**Problem description:** Search the listing below for the line with "Fig. 3 Proportion", then write out that line and every one after it exactly, without the pictures.

**Data provided:**
□ □ □ □ □
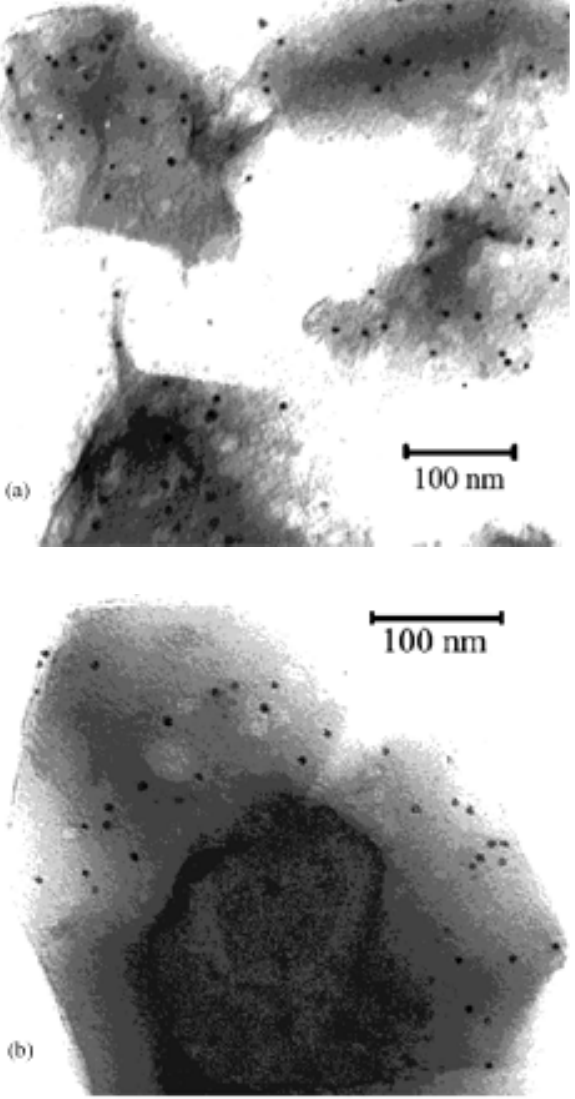
Figure 2. (a) and (b), TEM of samples B and C,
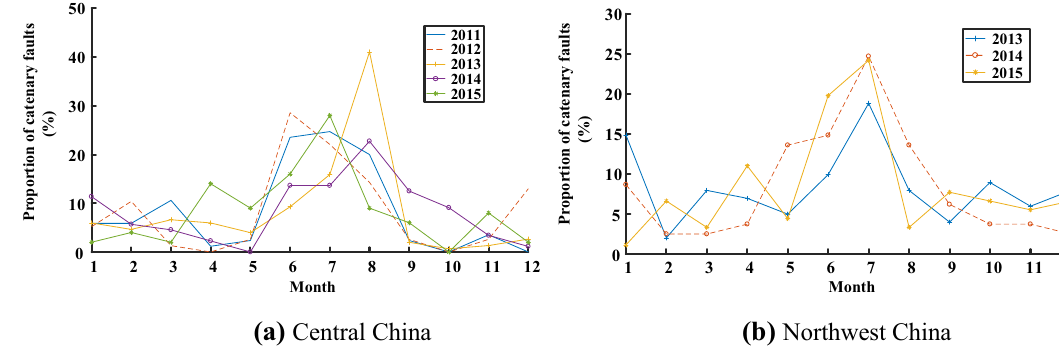
Fig. 3 Proportion of catenary faults in different regions in China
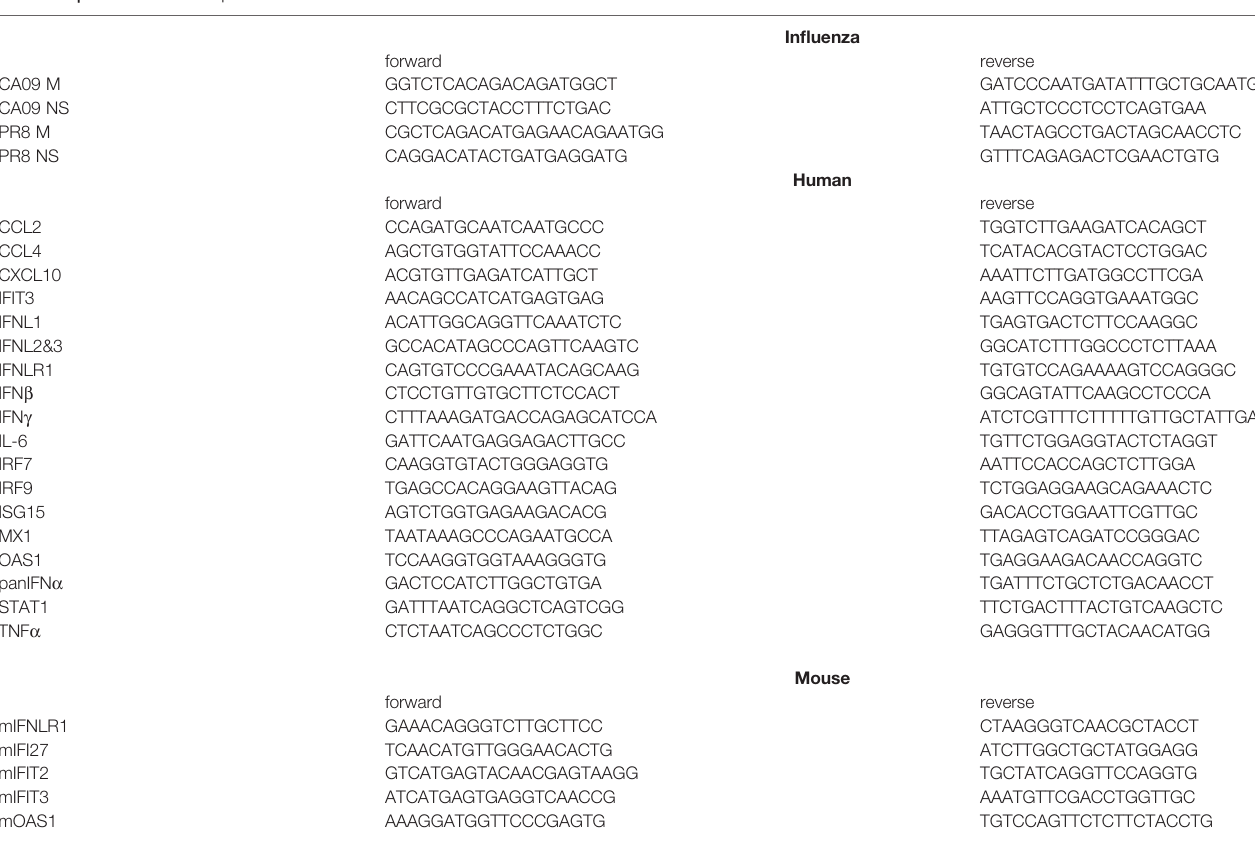
TABLE 1 | Quantitative PCR primers.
□ □ □ □ □
**Exercise result:**
Fig. 3 Proportion of catenary faults in different regions in China
TABLE 1 | Quantitative PCR primers.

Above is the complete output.